Why is the maximum Rayleigh quotient equal to the maximum eigenvalue?
First, note that R does not depend on the length of v, so we might as well impose the constraint $\mid v\mid^2=1$.
We maximize $R$ subject to this constraint by using a Lagrange multiplier: $v^tMv+\lambda (\mid v\mid^2-1)$, and differentiating with respect to the components of v, we obtain the equation $Mv+\lambda v=0$, so the extrema are precisely the eigenvectors of $M$. If $v$ is an eigenvector, then it follows immediately that the value of $R$ is the corresponding eigenvalue.
The matrix $M$ describes a linear map $M:\>{\mathbb R}^n=V\to V$ of the euclidean vector space $V$ in terms of the standard basis of $V$. The Rayleigh quotient $$R(M,v):={\langle v, Mv\rangle \over |v|^2}$$ is defined independently of the chosen basis, and for orthonormal bases is given by the formula you quote. Now for a symmetric matrix $M$ there is an orthonormal basis that diagonalizes $M$. With respect to such a basis we have $$R(M,v)={\sum_{i=1}^n \lambda_i v_i^2\over\sum_{i=1}^nv_i^2}\ ,$$ and this is maximal when $v$ is an element of the eigenspace $E_\lambda$ corresponding to the eigenvalue $\lambda:=\max{\rm spec}(M)$.

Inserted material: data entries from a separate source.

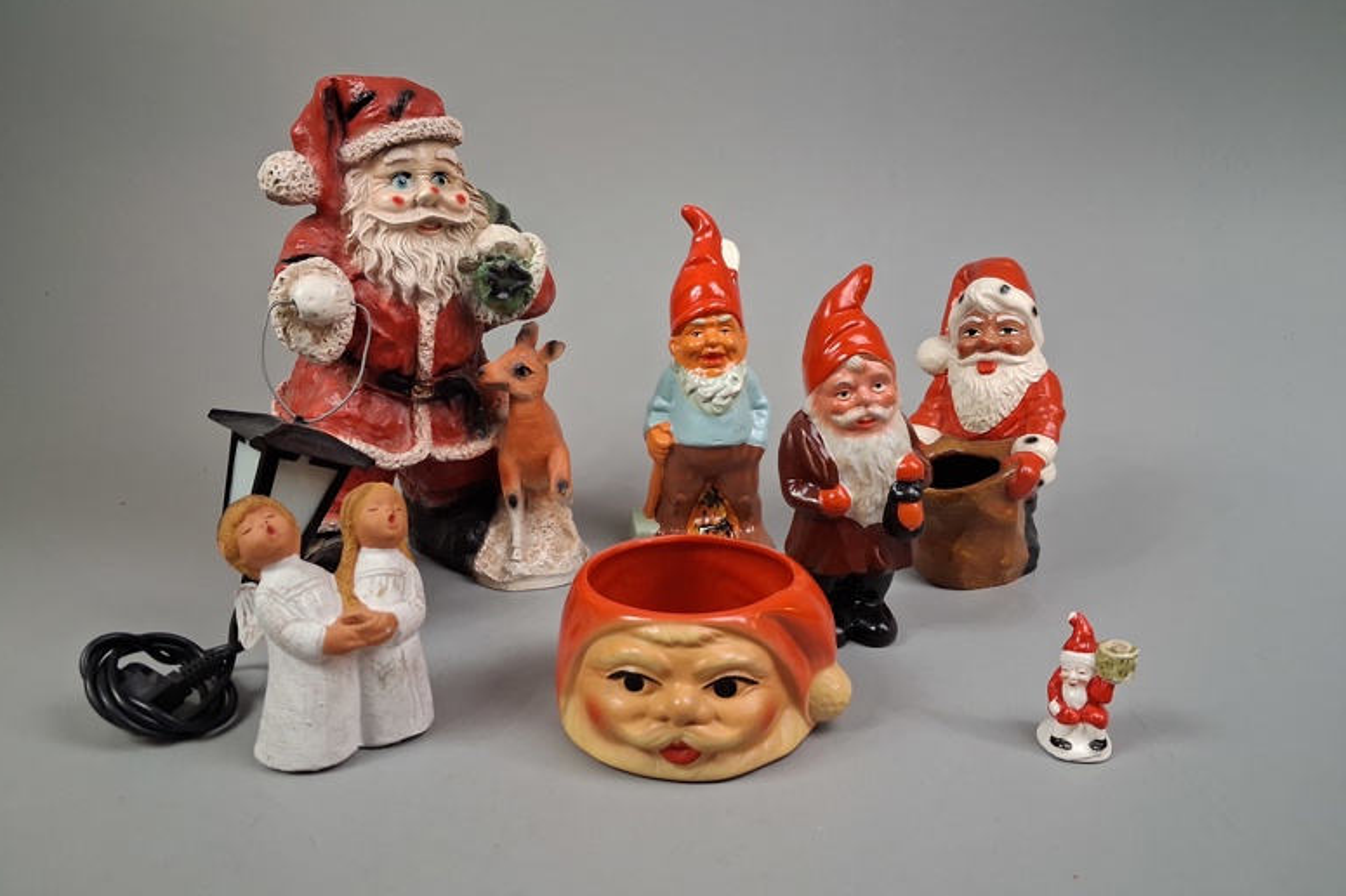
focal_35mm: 29
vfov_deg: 44.9
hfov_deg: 63.7
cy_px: 472
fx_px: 1084
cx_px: 657
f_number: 1.8
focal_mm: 4
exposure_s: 1/100
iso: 400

I really enjoy the answers above, and they help me gain some geometrical intuition. I cannot comment under the answer, so I share them here. Hopefully, someone could help me to correct or modify my answer. Many thanks.
1) Pre-multiplying a symmetric matrix $M$ to a vector $v$ is the same as rotating and stretching this vector in the original space. The result should be $ku$, $u$ is a vector with some direction in the same space and $k$ is a scalar.
2) The eigenvector of $M$ gives a direction in which a vector will remain the same after pre-multiplying by $M$.
3) The Rayleigh quotient can be viewed as the cosine value of the angle between the original vector $v$ and $Mv$, multiplied by a scalar $k$.
Then the answer can be implied by those facts.